My Morning Scolding

By Jim Hagarty

So I just got told off.

It’s a beautiful morning where I live, so I went outside for a while and sat in a lawnchair on the patio, not far from the bird feeder. Not far, from my vantage point, but too close according to the assessment of some potential customers of the feeder.

I watched as two birds landed on the lawn. A bigger one, which I will call Mom, and a little one trailing behind. Mom scoured the ground for grubs and such and every once in a while, turned around and deposited her finds in the open beak of Junior behind her.

But I could see that her real destination was the bird feeder and there I sat like a Brinks guard, gun at the ready.

This is where another bird joined the drama, a bird I will call Dad. I don’t know if that is fair to make that judgment, but this one was bigger and had a bad attitude. Typical Dad.

Dad flew onto a branch above my head and gave me a long and loud scolding the likes of which I have not had since I beat up a kid on the playground in elementary school.

The longer I sat, the louder was the protest.
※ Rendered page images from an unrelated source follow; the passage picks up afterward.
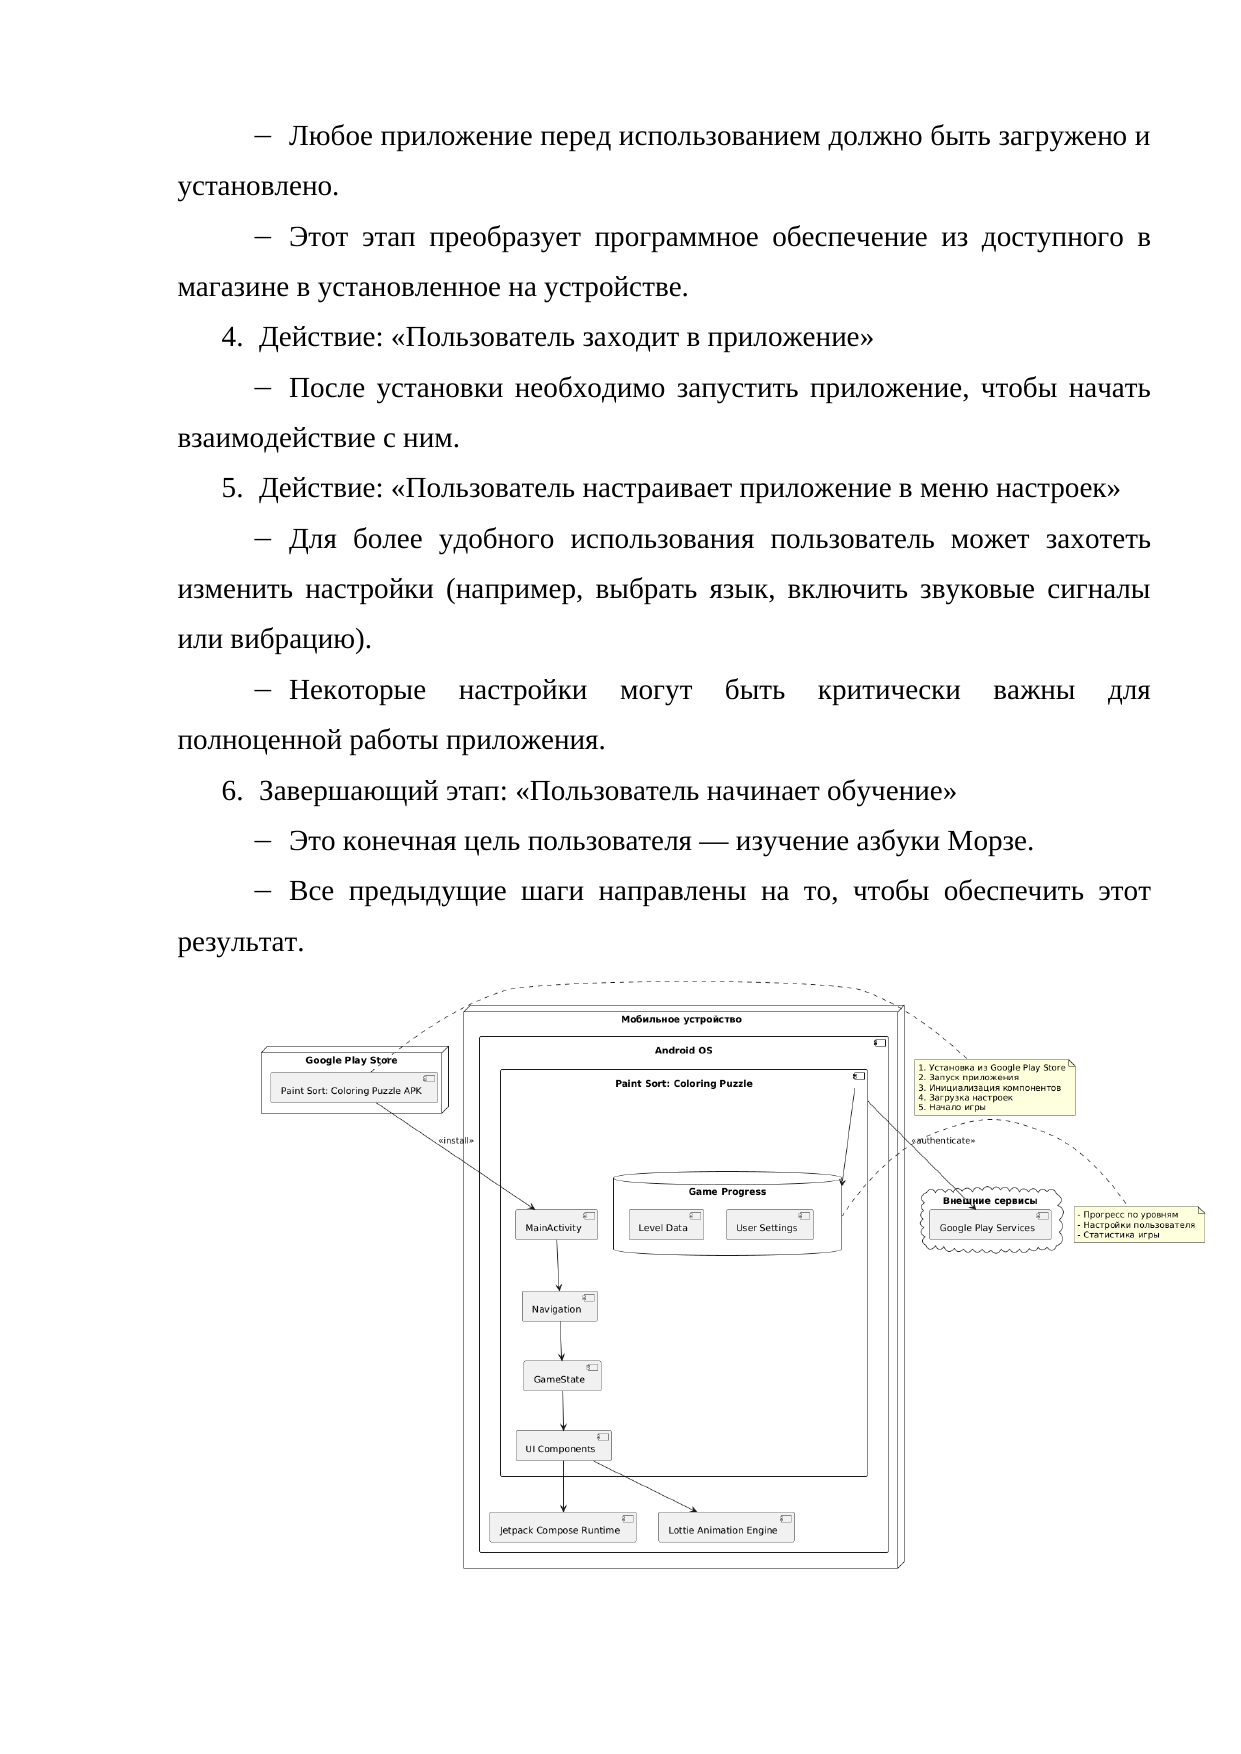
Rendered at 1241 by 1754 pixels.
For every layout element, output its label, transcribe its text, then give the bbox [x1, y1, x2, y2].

list Все предыдущие шаги направлены на то, чтобы обеспечить этот результат. [177, 873, 1152, 957]
list Это конечная цель пользователя — изучение азбуки Морзе. [177, 823, 1152, 857]
list Для более удобного использования пользователь может захотеть изменить настройки (например, выбрать язык, включить звуковые сигналы или вибрацию). [177, 521, 1152, 655]
list Завершающий этап: «Пользователь начинает обучение» [221, 773, 1152, 806]
list Некоторые настройки могут быть критически важны для полноценной работы приложения. [177, 672, 1152, 756]
list Любое приложение перед использованием должно быть загружено и установлено. [177, 118, 1152, 202]
picture [251, 974, 1208, 1578]
list После установки необходимо запустить приложение, чтобы начать взаимодействие с ним. [177, 370, 1152, 454]
list Действие: «Пользователь заходит в приложение» [221, 319, 1152, 353]
list Действие: «Пользователь настраивает приложение в меню настроек» [221, 471, 1152, 504]
list Этот этап преобразует программное обеспечение из доступного в магазине в установленное на устройстве. [177, 219, 1152, 303]
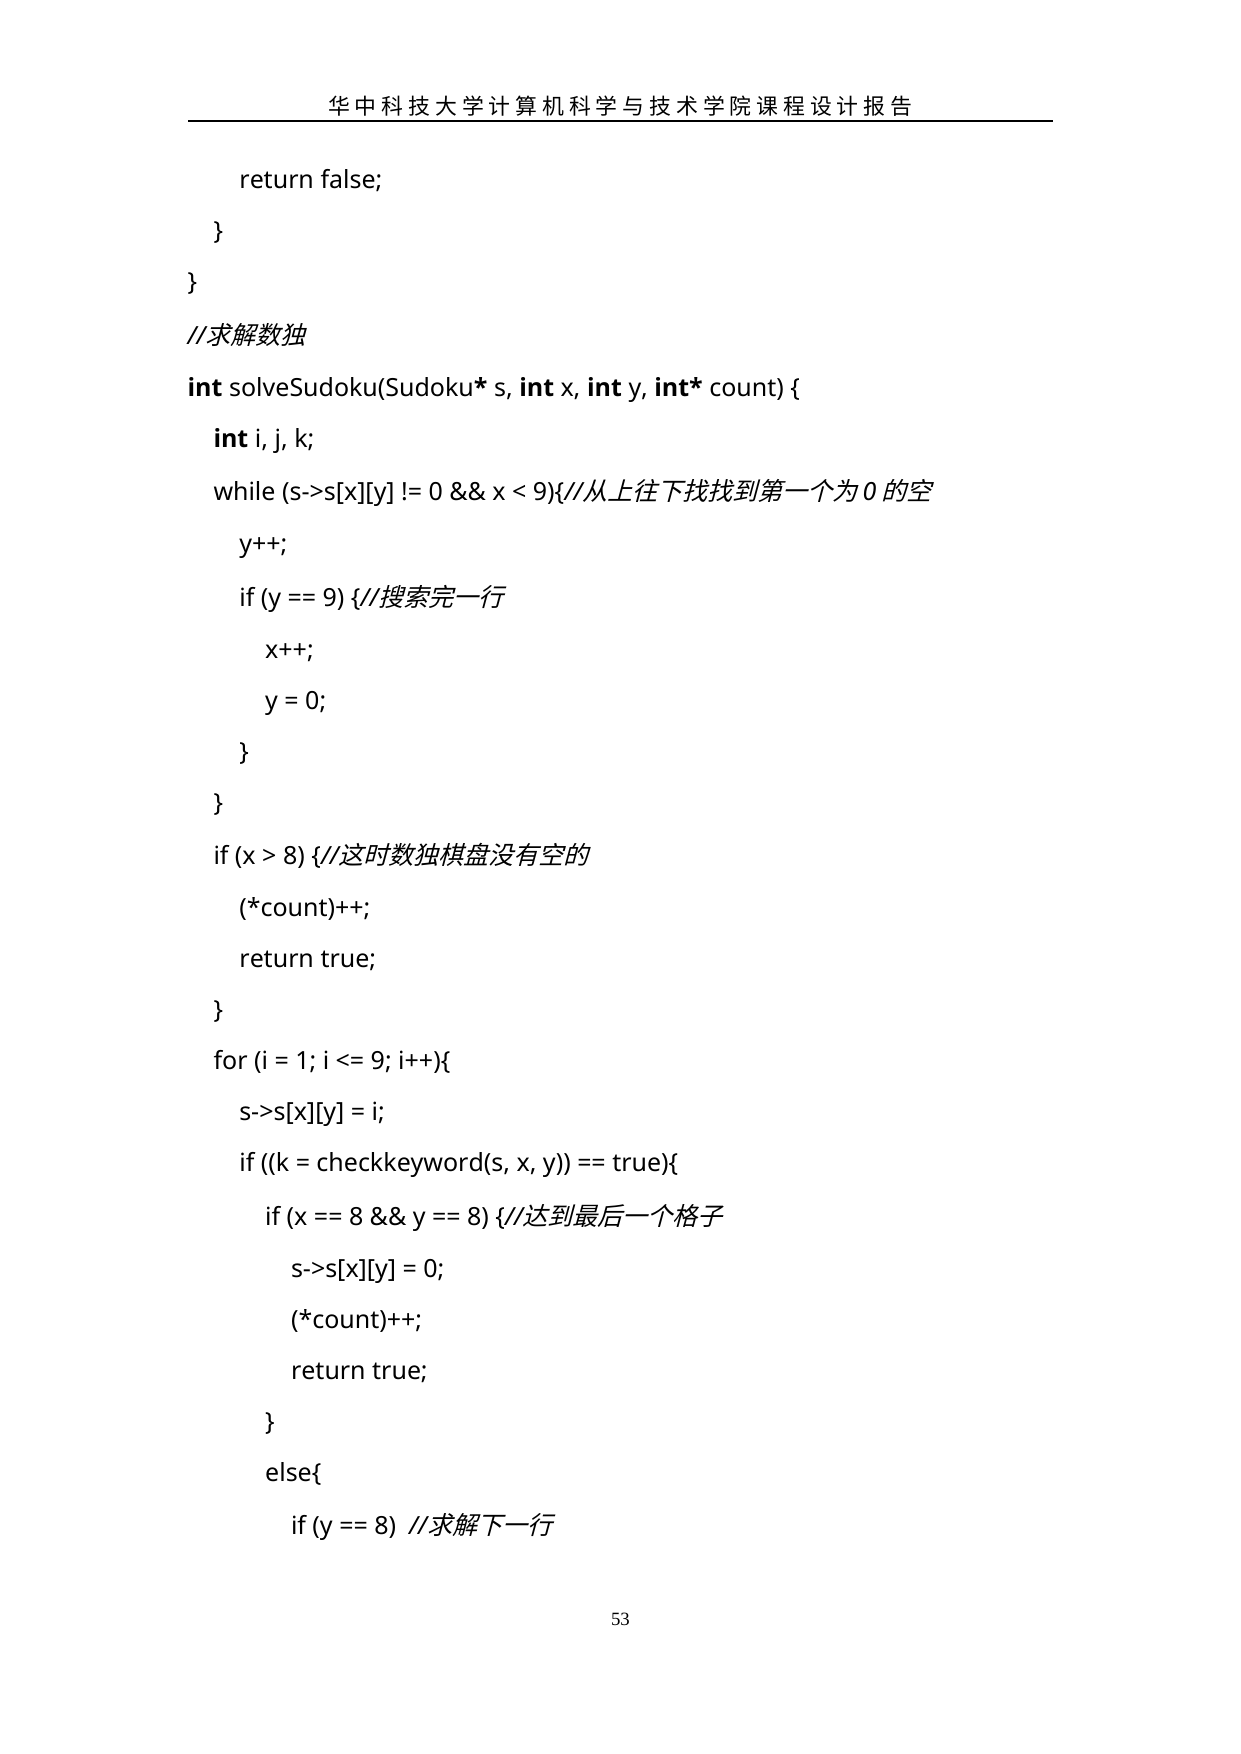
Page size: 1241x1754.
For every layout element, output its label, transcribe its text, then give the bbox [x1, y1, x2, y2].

text for (i = 1; i <= 9; i++){ [187, 1043, 1053, 1077]
text } [187, 733, 1053, 767]
text } [187, 213, 1053, 247]
text if (y == 9) {//搜索完一行 [187, 577, 1053, 613]
text (*count)++; [187, 1302, 1053, 1336]
text return false; [187, 162, 1053, 196]
text } [187, 784, 1053, 818]
text s->s[x][y] = i; [187, 1094, 1053, 1128]
text if (y == 8) //求解下一行 [187, 1506, 1053, 1542]
text int solveSudoku(Sudoku* s, int x, int y, int* count) { [187, 369, 1053, 403]
text } [187, 1404, 1053, 1438]
text if (x == 8 && y == 8) {//达到最后一个格子 [187, 1196, 1053, 1232]
text else{ [187, 1455, 1053, 1489]
text } [187, 992, 1053, 1026]
text s->s[x][y] = 0; [187, 1251, 1053, 1284]
text return true; [187, 941, 1053, 975]
text if (x > 8) {//这时数独棋盘没有空的 [187, 836, 1053, 872]
text y++; [187, 526, 1053, 560]
text int i, j, k; [187, 421, 1053, 454]
text x++; [187, 631, 1053, 665]
text } [187, 264, 1053, 298]
text y = 0; [187, 682, 1053, 716]
text return true; [187, 1353, 1053, 1387]
text //求解数独 [187, 315, 1053, 351]
text while (s->s[x][y] != 0 && x < 9){//从上往下找找到第一个为0的空 [187, 472, 1053, 508]
text if ((k = checkkeyword(s, x, y)) == true){ [187, 1145, 1053, 1179]
text (*count)++; [187, 890, 1053, 924]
I finally came inside where I belong, I guess. Pretty cheeky of a man to erect a bird feeder and then go sit beside it when there are birds about.

I just checked out the window.

Guess who is in the bird feeder?

Author: Jim Hagarty

I am a 72-year-old retired journalist, busy recovering from a lifelong career as an unretired journalist. This year marks a half century of my scratching out little fables about life. My interests include genealogy, humour and music. I live in a little blue shack in Canada and spend most of my time trying to stay out of trouble. I am not that good at it. I also spent years teaching journalism. Poor state of journalism today: My fault. I have a family I don't deserve, a dog that adores me, and two cars the junk yard refuses to accept. My prized possessions include my old guitar and a razor my Dad gave me when I was 14 and which I still use when I bother to shave. Oh, and my great-great-grandfather's blackthorn stick he brought from Ireland in the 1850s. I have only one opinion but it is a good one: People take too many showers.